Voilà faites des offres réelles. Au besoin le Président autoriserait à aller jusqu’à 100 millions de pesos; mais lui et son secrétaire d’Etat attendent de leur ministre à Madrid «les plus grands efforts pour acheter au meilleur marché possible. » M. Buchanan estime que le moment n’est pas mauvais, et il charge M. Saunders de cette mission ou commission délicate. Il lui prodigue les conseils. Le ministre procédera avec une extrême prudence. Dans une première entrevue, il se bornera à tâter le terrain. Qu’il n’écrive pas; il est toujours grave d’écrire, ici particulièrement : les gouvernemens espagnols se succèdent trop vite, les indiscrétions sont faciles.

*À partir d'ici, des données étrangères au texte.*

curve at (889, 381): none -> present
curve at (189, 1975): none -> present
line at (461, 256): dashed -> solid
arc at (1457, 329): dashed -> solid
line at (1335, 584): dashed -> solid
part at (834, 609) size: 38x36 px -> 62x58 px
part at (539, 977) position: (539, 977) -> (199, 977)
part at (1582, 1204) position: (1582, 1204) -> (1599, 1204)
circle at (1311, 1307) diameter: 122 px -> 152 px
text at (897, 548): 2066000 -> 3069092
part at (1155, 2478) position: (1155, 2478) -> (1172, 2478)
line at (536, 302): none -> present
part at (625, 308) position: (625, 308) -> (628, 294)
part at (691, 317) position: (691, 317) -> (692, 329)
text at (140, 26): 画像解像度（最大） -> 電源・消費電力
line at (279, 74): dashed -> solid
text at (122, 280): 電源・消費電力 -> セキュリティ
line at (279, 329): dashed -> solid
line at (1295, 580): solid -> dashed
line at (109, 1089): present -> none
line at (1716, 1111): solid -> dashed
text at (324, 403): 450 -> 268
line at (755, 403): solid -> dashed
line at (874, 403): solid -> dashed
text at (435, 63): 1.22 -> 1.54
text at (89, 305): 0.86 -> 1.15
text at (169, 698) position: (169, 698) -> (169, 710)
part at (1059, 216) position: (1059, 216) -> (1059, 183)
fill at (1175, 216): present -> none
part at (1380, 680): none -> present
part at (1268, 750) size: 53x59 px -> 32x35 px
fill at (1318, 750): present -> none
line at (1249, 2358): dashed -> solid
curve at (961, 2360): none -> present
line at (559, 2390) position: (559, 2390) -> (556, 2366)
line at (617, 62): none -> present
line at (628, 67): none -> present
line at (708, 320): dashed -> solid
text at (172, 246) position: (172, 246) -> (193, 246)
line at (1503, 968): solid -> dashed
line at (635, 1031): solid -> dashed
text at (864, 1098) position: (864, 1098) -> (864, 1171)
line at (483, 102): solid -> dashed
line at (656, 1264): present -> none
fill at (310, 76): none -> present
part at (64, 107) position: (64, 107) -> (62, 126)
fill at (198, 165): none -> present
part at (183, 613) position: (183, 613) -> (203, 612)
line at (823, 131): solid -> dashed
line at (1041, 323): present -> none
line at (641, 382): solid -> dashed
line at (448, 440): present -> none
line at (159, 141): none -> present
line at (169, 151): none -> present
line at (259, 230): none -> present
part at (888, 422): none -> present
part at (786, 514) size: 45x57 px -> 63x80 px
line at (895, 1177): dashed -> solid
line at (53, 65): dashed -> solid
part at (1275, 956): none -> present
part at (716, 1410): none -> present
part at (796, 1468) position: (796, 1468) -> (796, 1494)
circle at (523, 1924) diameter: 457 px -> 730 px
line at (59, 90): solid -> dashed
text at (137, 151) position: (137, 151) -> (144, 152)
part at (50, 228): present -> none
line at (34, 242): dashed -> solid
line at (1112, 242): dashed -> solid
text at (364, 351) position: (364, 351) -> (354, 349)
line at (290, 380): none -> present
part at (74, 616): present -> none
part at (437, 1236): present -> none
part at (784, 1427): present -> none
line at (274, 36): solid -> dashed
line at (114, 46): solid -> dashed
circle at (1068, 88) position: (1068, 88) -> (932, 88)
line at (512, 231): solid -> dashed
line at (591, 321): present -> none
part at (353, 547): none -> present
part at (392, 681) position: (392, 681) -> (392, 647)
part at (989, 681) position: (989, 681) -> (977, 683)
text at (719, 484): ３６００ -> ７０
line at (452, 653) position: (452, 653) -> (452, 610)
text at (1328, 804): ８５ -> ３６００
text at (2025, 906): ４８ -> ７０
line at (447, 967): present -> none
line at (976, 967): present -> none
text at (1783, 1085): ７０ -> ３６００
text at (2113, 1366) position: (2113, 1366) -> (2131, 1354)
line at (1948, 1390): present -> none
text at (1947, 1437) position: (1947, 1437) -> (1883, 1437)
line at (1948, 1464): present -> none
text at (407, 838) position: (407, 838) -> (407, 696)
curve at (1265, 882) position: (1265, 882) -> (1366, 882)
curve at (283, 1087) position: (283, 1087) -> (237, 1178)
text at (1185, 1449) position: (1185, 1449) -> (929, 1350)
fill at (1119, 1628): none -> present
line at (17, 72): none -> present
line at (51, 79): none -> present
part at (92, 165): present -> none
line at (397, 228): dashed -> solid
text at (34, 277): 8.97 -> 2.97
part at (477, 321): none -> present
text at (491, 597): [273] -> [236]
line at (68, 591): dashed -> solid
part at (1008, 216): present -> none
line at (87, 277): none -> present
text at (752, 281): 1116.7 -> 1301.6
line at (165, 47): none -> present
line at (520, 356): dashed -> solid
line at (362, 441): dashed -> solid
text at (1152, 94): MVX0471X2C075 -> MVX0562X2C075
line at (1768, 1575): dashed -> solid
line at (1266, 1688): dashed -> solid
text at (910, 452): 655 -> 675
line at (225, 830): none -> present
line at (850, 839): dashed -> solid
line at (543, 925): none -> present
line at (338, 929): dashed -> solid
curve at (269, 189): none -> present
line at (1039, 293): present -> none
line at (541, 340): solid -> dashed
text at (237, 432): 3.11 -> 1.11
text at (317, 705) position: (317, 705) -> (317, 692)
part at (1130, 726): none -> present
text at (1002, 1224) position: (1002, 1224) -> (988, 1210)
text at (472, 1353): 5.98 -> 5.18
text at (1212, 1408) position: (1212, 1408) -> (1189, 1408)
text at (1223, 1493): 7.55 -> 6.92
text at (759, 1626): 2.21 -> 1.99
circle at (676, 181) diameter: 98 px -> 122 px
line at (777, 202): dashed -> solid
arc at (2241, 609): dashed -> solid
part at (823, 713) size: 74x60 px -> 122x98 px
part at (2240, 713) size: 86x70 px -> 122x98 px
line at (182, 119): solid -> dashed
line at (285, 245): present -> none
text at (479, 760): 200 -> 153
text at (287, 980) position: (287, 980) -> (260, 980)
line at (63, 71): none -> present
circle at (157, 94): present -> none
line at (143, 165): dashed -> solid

Ces ouvertures doivent être confidentielles : voyez, s’il en transpirait quelque chose, l’effet d’une interpellation aux Cortès ! M. Saunders ira, par conséquent, trouver le ministre d’État espagnol, et lui démontrera d’abord que Cuba est profondément troublée, que la révolution y couve, que les Anglais y intriguent, et que, de toutes façons, l’Espagne va perdre sa colonie. M. Buchanan se doute bien de l’objection qu’on lui fera. Mais quoi ! Napoléon, au faîte de sa puissance et de sa gloire, Napoléon lui-même n’a-t-il pas cédé la Louisiane? L’Espagne peut donc, sans se diminuer, céder à l’Union l’île de Cuba. Tout justement, dans le cas où l’on traiterait, ce seraient les conventions du 30 avril 1803, pour la vente et l’achat de la Louisiane, qui serviraient de modèle, amendées légèrement en deux ou trois clauses.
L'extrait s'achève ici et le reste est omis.